Study design and research governance
The guidance below highlights impactful applications of AI during data collection and quality control, with practical considerations and prompt templates you can copy and paste to adapt to your own needs.
Aim: Keep problems out of your dataset by building quality in from day one.

Turn your method into a protocol checklist and track deviations from the plan in a deviation log.
Define your dataset clearly with a ‘what each field means’ data dictionary and collection context.
Design error checks and validation rules and ‘what could go wrong’ lists (failure modes), plus what you’ll do if you detect them.
Test AI-generated checks on edge cases before using them at scale.
Don’t let AI ‘normalize’ messy data: keep raw data separate, and document cleaning rules and exceptions.
Avoid pasting raw sensitive data into tools that are not authorized to receive that data; when in doubt, use synthetic examples or summaries.

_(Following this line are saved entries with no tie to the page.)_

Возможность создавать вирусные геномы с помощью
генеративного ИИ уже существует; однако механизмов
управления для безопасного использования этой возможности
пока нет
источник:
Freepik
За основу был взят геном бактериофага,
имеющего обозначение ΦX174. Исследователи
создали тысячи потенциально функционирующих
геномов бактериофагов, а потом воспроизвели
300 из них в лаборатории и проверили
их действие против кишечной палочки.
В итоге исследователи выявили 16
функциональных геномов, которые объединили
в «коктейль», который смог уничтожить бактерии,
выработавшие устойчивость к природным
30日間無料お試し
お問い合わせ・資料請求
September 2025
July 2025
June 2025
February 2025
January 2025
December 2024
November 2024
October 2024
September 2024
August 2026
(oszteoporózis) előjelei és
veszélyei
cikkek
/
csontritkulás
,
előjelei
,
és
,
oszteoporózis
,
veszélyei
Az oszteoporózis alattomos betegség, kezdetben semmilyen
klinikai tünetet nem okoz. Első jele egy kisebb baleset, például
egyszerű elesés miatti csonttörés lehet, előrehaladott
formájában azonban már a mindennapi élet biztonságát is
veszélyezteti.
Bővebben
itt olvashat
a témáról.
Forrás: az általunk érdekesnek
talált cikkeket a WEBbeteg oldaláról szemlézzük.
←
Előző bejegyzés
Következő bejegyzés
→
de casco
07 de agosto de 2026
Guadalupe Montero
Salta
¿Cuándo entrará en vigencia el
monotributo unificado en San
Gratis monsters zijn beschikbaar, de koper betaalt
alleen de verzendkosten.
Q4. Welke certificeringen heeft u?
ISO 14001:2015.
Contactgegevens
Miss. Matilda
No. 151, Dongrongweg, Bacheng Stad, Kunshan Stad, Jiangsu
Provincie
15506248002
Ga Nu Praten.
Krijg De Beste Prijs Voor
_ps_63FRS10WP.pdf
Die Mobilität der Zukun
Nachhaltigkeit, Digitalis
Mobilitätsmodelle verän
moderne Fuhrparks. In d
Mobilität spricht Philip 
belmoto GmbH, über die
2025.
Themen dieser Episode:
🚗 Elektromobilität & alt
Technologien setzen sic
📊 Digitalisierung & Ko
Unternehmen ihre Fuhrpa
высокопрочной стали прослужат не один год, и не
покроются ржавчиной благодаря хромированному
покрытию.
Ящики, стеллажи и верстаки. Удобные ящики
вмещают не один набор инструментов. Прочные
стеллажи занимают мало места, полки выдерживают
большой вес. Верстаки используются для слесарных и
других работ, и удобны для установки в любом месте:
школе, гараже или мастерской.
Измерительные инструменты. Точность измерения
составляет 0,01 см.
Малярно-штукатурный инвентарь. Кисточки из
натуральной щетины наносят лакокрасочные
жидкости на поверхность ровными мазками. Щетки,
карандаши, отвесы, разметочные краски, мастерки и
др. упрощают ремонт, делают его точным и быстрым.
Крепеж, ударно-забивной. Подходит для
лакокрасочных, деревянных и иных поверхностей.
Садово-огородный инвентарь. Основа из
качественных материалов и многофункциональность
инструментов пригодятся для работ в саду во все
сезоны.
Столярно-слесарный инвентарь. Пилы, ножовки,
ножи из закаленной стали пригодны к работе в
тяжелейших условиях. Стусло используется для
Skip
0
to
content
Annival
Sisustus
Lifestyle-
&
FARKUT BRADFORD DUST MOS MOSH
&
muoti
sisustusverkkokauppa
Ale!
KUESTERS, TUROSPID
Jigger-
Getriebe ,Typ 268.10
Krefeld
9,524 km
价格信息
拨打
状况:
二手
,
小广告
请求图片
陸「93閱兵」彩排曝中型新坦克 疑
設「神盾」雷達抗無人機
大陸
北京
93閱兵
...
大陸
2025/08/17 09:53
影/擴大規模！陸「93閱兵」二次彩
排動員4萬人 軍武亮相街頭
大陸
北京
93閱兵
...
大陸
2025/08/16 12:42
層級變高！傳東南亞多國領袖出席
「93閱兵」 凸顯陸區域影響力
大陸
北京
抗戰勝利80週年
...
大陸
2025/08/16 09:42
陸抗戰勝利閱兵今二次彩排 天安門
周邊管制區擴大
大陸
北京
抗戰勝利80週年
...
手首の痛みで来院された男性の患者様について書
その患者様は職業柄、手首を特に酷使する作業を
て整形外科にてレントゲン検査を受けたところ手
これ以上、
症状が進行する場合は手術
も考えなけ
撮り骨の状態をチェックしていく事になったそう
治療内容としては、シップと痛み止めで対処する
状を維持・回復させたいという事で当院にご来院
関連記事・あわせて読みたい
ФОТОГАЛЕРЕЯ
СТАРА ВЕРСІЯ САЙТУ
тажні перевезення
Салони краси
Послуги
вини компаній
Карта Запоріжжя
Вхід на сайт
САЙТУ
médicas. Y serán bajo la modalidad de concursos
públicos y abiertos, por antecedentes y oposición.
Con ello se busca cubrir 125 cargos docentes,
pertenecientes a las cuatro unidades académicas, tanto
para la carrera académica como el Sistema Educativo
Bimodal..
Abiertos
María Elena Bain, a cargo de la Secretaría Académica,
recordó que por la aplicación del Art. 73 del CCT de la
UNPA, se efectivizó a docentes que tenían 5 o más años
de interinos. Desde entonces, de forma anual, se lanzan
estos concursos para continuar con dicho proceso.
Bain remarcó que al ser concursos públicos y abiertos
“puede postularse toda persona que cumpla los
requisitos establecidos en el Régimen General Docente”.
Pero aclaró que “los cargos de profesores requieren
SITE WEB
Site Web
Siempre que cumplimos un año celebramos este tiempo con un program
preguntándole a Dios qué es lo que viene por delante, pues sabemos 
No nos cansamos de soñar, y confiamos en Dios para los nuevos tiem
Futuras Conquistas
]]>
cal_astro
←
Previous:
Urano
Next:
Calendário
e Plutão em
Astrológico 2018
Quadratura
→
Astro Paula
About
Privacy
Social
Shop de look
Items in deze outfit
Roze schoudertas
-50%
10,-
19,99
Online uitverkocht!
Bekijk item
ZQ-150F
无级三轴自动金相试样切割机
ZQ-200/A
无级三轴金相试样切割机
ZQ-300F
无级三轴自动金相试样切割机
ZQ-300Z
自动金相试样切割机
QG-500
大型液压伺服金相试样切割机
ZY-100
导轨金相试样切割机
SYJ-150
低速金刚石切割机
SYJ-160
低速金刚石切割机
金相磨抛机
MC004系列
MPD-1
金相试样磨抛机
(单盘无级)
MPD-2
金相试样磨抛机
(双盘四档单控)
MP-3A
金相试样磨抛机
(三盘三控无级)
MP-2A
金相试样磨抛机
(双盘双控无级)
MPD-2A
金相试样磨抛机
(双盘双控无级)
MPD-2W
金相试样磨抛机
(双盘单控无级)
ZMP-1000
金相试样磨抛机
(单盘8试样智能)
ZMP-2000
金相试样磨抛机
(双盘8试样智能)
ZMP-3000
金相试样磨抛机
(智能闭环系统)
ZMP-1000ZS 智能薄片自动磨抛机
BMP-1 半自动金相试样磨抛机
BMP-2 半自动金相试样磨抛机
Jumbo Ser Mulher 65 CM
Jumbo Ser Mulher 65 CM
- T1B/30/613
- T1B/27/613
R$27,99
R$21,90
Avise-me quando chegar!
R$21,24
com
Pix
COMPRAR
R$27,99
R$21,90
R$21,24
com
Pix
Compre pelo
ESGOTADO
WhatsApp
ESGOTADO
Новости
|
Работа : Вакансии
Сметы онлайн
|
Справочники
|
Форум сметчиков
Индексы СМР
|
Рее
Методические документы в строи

Keep a clear record of changes and why.
📑 Copy and paste prompt: turning protocol into a checklist and deviation log |
|---|
You are helping me prevent mistakes during data collection by turning our method into two practical tools: (1) a simple checklist everyone can follow the same way, and (2) a deviation log to record anything that goes off-plan so we can explain it later. Method summary (no sensitive info): [paste] Output: 1. Protocol checklist: step-by-step checklist with Must (critical) and Should (recommended) steps, plus common mistakes to avoid. 2. Deviation log template: a table with columns for date, step, what changed, why, potential impact, what we did, who approved/owned it. Rules: Don’t invent study details. If something is missing, write TBD and list the question I need to answer. |
📑 Copy and paste prompt: generate a failure codes list |
|---|
Generate a ’what could go wrong’‘ list for data collection and QC. Process summary: [paste]. Identify failure modes across: recruitment/eligibility, measurement, data entry, device/software, timing, missing data, duplicates, contamination, protocol drift. For each: - early warning signals - detection method (check or audit) - mitigation / corrective action - whether it must be logged as a deviation Keep it practical and action-oriented. |